То, что Чан тоже в комнате, вспоминается не сразу. Сынмин совершенно точно сходит с ума, и этот факт не радует. Из морока выдёргивают чужие пальцы на плече — хён перевалился через стол, отодвинув кружки, и держит его крепко, даже встряхивает, чтобы пришёл в себя. Вместе с последним истерическим выдохом из Сынмина выходят последние силы.
— А знаешь, Чани-хён, — говорит он. — Я же после такого дерьма и в соулмейтов поверю. Не в Хёнджина, как моего, конечно, ему пусть кошатник достанется. Мне бы просто очень хотелось, чтобы моим соулмейтом был ты, безо всяких тайн судьбы и "ой, у меня его имя, у него не моя метка" или "ой, у него не моё имя, у меня его метка".
Бан Чан объективно красивый. У него чудесные глаза, блестящие ярче уличных фонарей, ямочки на щеках — что глубокие впадины, в которых можно утонуть. Губы у него такие пухлые, что позавидует любая модель помад. Его совершенно точно создавал сам Бог и он — какое-то перерождение Адама. Непонятно, почему все поэты и писатели мире не пишут именно о нём, потому что, кажется, именно о таком естественном искусстве и нужно писать. А ещё он скромный, добрый и чудесный. Одним словом, восхитительный.
Надо будет дать Чанбину с Джисоном идейку.
— А знаешь что? — Чан качает головой и переносит руки Сынмину на щеки, обжигая жаром. — Плевать на судьбу.
Кто из них первый подаётся навстречу — непонятно, но когда губы соприкасаются, это уже становится неважно. У Чана горький вкус чёрного чая, и в сочетании с кофе это не так уж и хорошо, но становится плевать, потому что Сынмину, наконец-то, тепло. И Чан, кажется, горячее всех обжигающих звёзд вместе взятых, уже готов стать планетарной туманностью.
У Чана на щеках белесые, едва заметные веснушки, и Сынмину хочется их всех пересчитать. Составить из них созвездия? Возможно.
— Твою мать, у тебя метка изменилась! — восклицает он, когда они отстраняются.
Запястье Чана прямо у его лица, и видно не очень чётко, но понять, что там больше нет букв, несложно. Теперь там вновь код — 001А23, и это не та метка, что была у Хёнджина. Эта, чувствуется, — его метка.
— У тебя тоже.
У Сынмина метка — 978А03. Почему-то кажется, что она — чанова.

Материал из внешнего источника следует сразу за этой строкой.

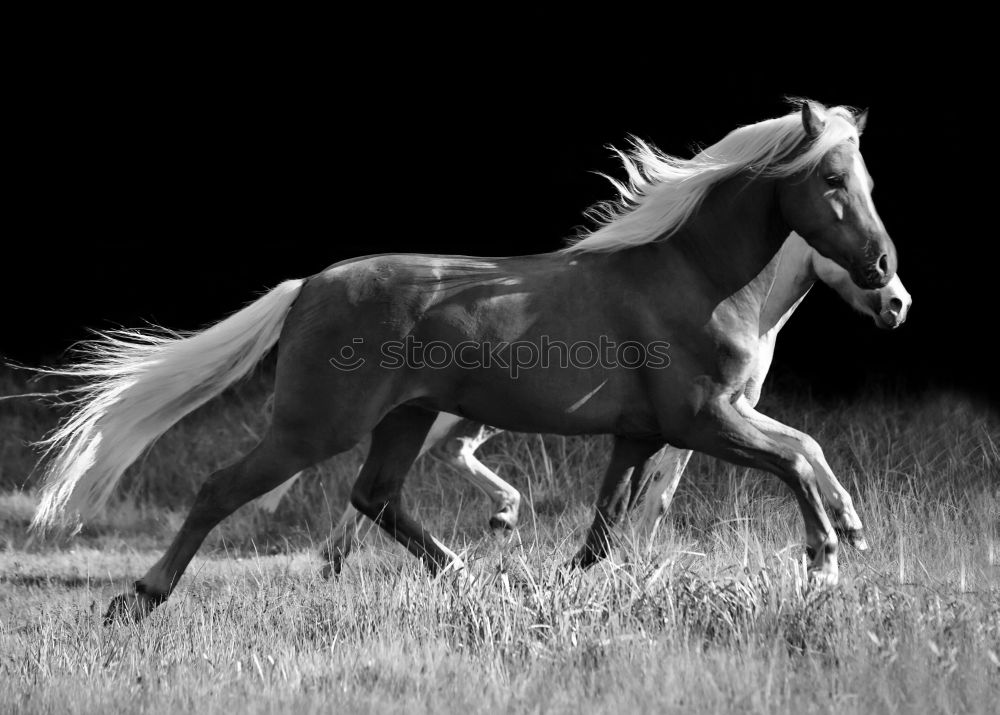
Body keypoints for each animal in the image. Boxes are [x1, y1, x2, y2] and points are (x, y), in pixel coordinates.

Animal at [252, 234, 916, 576]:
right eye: (860, 255)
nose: (898, 304)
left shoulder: (722, 415)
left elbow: (803, 444)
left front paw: (850, 526)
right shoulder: (703, 417)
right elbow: (667, 492)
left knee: (431, 461)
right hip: (447, 411)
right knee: (409, 468)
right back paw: (344, 556)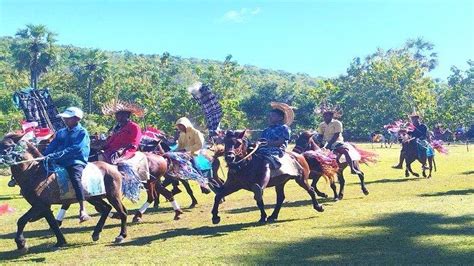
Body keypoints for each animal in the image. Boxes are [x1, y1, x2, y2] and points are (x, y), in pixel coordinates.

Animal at [0, 133, 130, 251]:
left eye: (7, 146)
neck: (34, 173)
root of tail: (114, 168)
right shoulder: (44, 207)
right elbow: (52, 224)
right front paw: (60, 241)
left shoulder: (39, 205)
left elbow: (21, 220)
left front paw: (21, 243)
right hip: (93, 197)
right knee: (106, 209)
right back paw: (96, 233)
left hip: (113, 196)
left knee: (122, 213)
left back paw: (121, 236)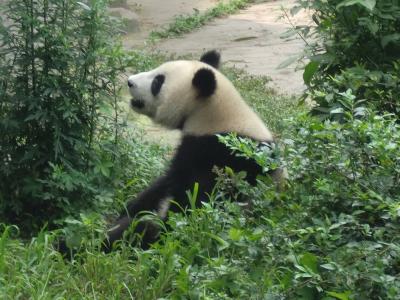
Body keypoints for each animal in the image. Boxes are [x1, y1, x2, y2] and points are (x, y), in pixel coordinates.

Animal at [103, 50, 282, 252]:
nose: (130, 81)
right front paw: (128, 208)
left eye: (158, 82)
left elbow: (193, 206)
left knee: (141, 230)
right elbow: (162, 184)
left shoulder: (221, 158)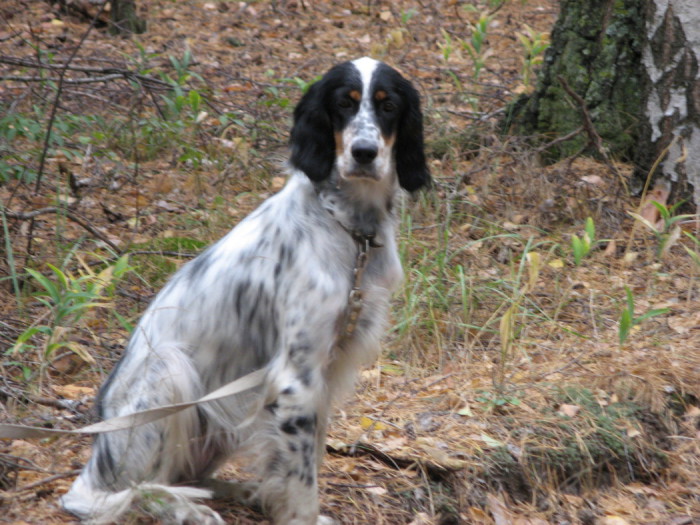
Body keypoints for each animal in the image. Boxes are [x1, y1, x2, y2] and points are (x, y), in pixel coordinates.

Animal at [63, 57, 430, 524]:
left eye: (388, 105)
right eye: (344, 104)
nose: (364, 152)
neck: (351, 230)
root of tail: (93, 467)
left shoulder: (323, 373)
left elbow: (303, 460)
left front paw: (278, 501)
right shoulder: (295, 379)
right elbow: (303, 479)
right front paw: (301, 516)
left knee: (189, 476)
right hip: (169, 371)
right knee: (127, 491)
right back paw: (187, 510)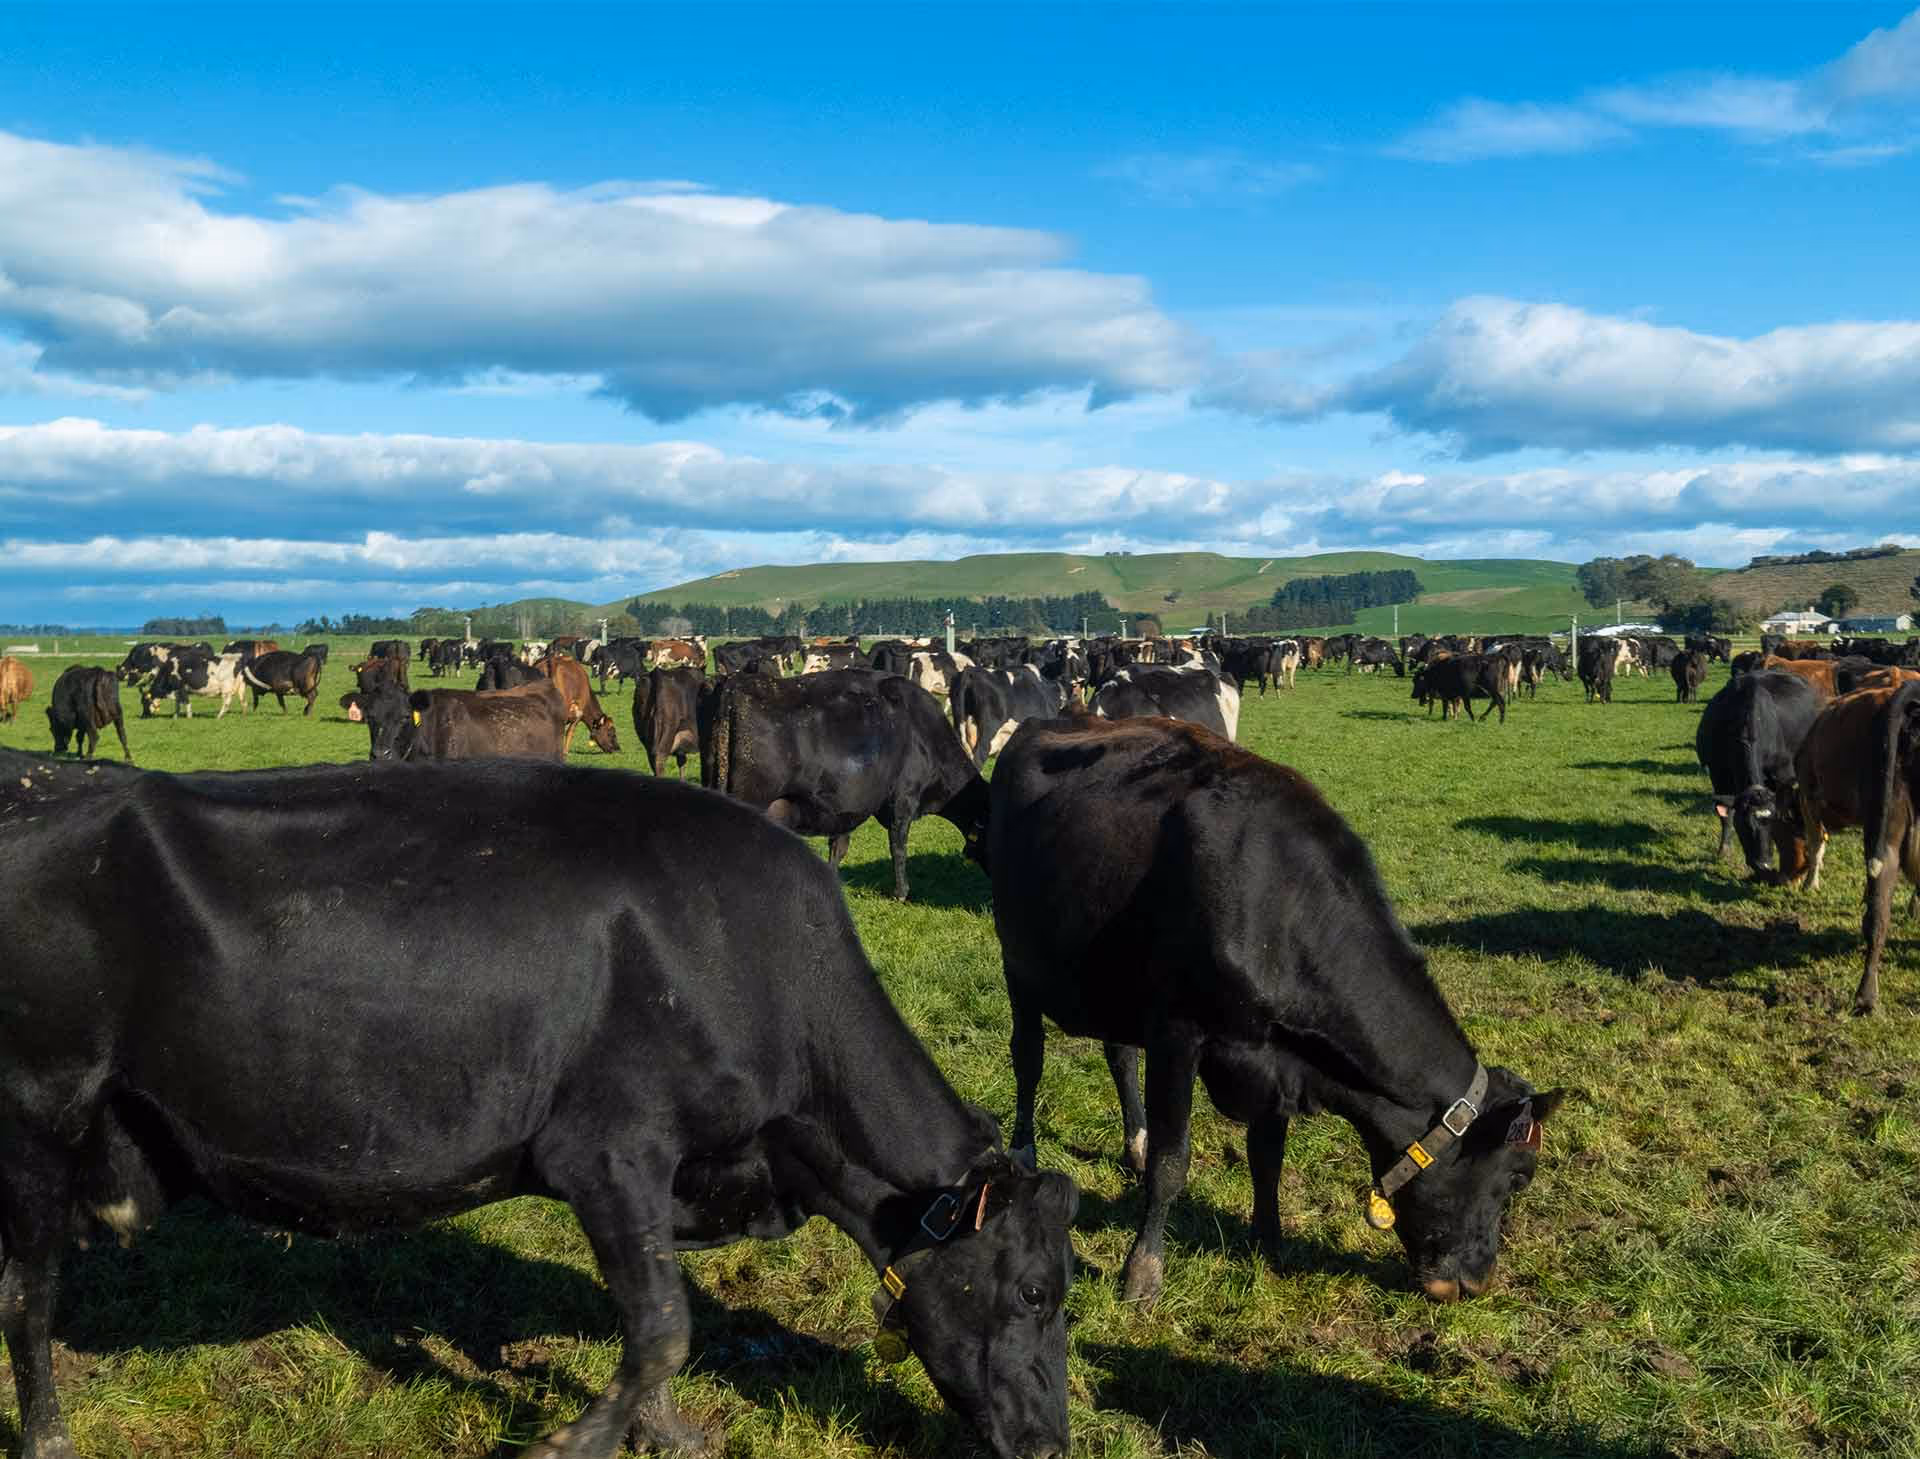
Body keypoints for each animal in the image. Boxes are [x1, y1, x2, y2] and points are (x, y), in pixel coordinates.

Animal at [0, 751, 1078, 1459]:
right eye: (1035, 1291)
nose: (1053, 1442)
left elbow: (657, 1325)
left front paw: (665, 1432)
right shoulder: (607, 1149)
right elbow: (663, 1327)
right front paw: (576, 1441)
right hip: (39, 1112)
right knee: (26, 1299)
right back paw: (49, 1440)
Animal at [704, 668, 990, 902]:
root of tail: (736, 682)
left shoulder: (846, 806)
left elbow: (838, 847)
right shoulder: (904, 798)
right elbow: (898, 846)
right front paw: (901, 893)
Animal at [987, 716, 1562, 1305]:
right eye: (1518, 1176)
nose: (1476, 1281)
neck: (1278, 904)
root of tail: (1053, 720)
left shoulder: (1280, 1061)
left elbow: (1268, 1157)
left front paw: (1269, 1243)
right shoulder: (1177, 1032)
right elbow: (1172, 1163)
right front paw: (1142, 1273)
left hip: (1113, 981)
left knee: (1119, 1054)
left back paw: (1134, 1144)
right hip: (1017, 960)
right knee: (1028, 1059)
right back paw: (1026, 1151)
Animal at [1694, 670, 1825, 877]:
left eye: (1774, 826)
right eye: (1744, 826)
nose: (1763, 865)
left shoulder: (1783, 774)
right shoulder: (1718, 773)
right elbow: (1725, 816)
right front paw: (1724, 850)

Сынмин всё меньше ненавидит май, и всё больше любит сентябрь.
Выбор у них всё-таки есть, даже если нет имён. Они просто сломали систему.
Интересно, а если очень сильно захотеть...?
Октябрь пробирается холодным воздухом под одежду, но Сынмину всё ни по чём — рядом есть Чан. Он — его личный красный гигант. Октябрь становится любимым месяцем, когда вместо кода на запястье появляется, наконец-то, имя.